(Excerpts from a dataset)
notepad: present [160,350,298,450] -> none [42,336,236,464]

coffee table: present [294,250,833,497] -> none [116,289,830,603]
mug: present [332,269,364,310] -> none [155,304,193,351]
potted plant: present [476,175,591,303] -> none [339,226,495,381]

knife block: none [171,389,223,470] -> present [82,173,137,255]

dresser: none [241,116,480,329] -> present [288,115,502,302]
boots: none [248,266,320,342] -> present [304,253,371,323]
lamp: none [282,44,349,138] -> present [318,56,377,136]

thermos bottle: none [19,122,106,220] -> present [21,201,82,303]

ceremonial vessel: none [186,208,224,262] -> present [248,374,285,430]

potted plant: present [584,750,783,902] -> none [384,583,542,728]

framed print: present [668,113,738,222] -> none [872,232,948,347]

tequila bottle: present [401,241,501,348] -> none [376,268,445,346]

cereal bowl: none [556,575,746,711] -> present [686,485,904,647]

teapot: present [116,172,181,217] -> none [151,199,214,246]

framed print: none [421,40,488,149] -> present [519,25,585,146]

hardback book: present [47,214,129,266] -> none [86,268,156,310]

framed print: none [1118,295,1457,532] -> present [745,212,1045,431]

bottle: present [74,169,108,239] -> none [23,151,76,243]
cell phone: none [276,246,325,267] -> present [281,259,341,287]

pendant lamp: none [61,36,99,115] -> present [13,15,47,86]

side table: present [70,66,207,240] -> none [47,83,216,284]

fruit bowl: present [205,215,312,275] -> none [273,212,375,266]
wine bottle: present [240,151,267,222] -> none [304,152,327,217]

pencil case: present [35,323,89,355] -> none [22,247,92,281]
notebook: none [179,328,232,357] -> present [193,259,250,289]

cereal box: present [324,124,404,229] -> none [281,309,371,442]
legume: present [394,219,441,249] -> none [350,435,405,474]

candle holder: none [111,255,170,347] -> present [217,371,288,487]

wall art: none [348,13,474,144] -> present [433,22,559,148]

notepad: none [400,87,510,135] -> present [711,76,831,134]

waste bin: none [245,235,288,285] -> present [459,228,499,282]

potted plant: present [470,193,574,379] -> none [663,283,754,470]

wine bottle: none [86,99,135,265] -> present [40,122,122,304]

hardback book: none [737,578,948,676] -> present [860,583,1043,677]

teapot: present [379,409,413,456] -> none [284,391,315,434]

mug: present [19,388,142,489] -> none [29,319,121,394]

→ Assigned task
State, as a bare number, how many lines of the records above include "cereal".

→ Expected answer
2